Reorder point calculation factors in current stock level, average daily demand velocity, supplier lead time, and a safety stock buffer calibrated per SKU based on demand variability. SKUs with consistent demand get a tighter safety stock; SKUs with volatile demand get a larger buffer. Supplier lead times are sourced from actual delivery history rather than stated lead times - we built a delivery tracking component that updates lead time estimates each time an order is received, based on the gap between order date and actual delivery date. For suppliers with API-connected portals, purchase orders are submitted automatically on threshold breach. For suppliers who do not have portal APIs, the system generates a formatted email draft for the operations manager to review and send. This hybrid approach meant the automation covered the full supplier base from day one rather than only the technically accessible ones.
The most important engineering challenge was supplier lead time data. The company had lead times recorded in their spreadsheet for each supplier, but these were the stated lead times provided when the supplier relationships were first established - in some cases two or three years prior. Actual delivery performance had diverged significantly. One key supplier had a stated lead time of five days but was consistently delivering in eight to nine days. Using the stated lead time would have continued producing stockouts even with automated reordering. The delivery history tracker solved this by building an empirical lead time estimate from actual receipts.
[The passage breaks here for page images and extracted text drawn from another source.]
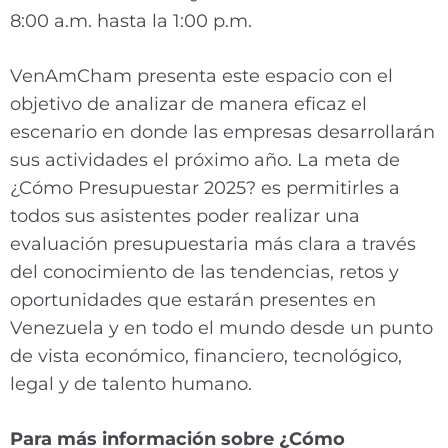
8:00 a.m. hasta la 1:00 p.m.
VenAmCham presenta este espacio con el
objetivo de analizar de manera eficaz el
escenario en donde las empresas desarrollarán
sus actividades el próximo año. La meta de
¿Cómo Presupuestar 2025? es permitirles a
todos sus asistentes poder realizar una
evaluación presupuestaria más clara a través
del conocimiento de las tendencias, retos y
oportunidades que estarán presentes en
Venezuela y en todo el mundo desde un punto
de vista económico, financiero, tecnológico,
legal y de talento humano.
Para más información sobre ¿Cómo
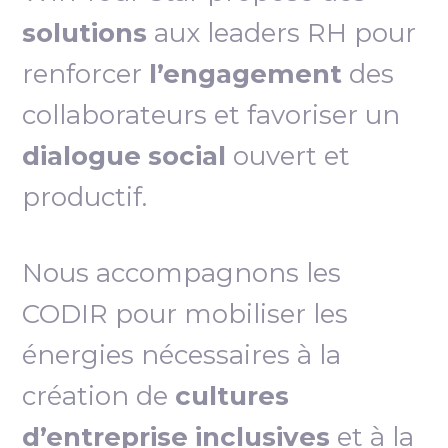
solutions
aux leaders RH pour
renforcer
l’engagement
des
collaborateurs et favoriser un
dialogue social
ouvert et
productif.
Nous accompagnons les
CODIR pour mobiliser les
énergies nécessaires à la
création de
cultures
d’entreprise inclusives
et à la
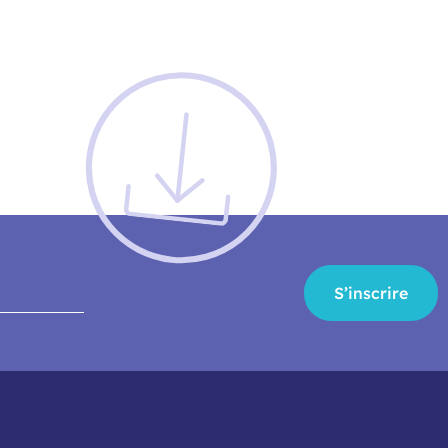
S’inscrire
The second challenge was handling promotions and seasonal events. The demand velocity model needed to distinguish between a genuine sustained increase in demand and a temporary spike driven by a promotion or seasonal event. Treating a promotional spike as a new baseline would cause overordering once the promotion ended. We added a promotion flag field that the operations team could mark when running a promotion, which signals the model to isolate that period from the baseline velocity calculation. It is a simple manual step, but it prevents the model from being corrupted by transient demand patterns.
Stockouts on key SKUs dropped by 68% in the first quarter. Carrying costs reduced by 22%. The operations team now spends time on supplier relationships rather than stock counting.
The change in how the operations team works has been as significant as the inventory metrics themselves. The two people who previously spent most of their Monday mornings doing manual stock counts and chasing purchase orders now spend that time on supplier relationship development and category planning. In the first two quarters post-launch, the company renegotiated two supplier contracts with better pricing and payment terms - work that had been deprioritized because there had never been time for it. The system also revealed that four slow-moving SKUs were consuming disproportionate working capital without generating meaningful revenue, giving the team the data they needed to make a discontinuation decision they had been deferring for months.
Inventory automation is only as good as its lead time data. Most companies use stated lead times from their supplier agreements; we use actual delivery history. The difference is significant for high-velocity SKUs where a few extra days of lead time can mean the difference between a reorder arriving before or after a stockout. If you are considering inventory automation and your lead time data is more than six months old or has never been validated against actual delivery records, that is the first thing to fix. The forecasting model is the visible part. The data quality underneath it is what determines whether the model actually works.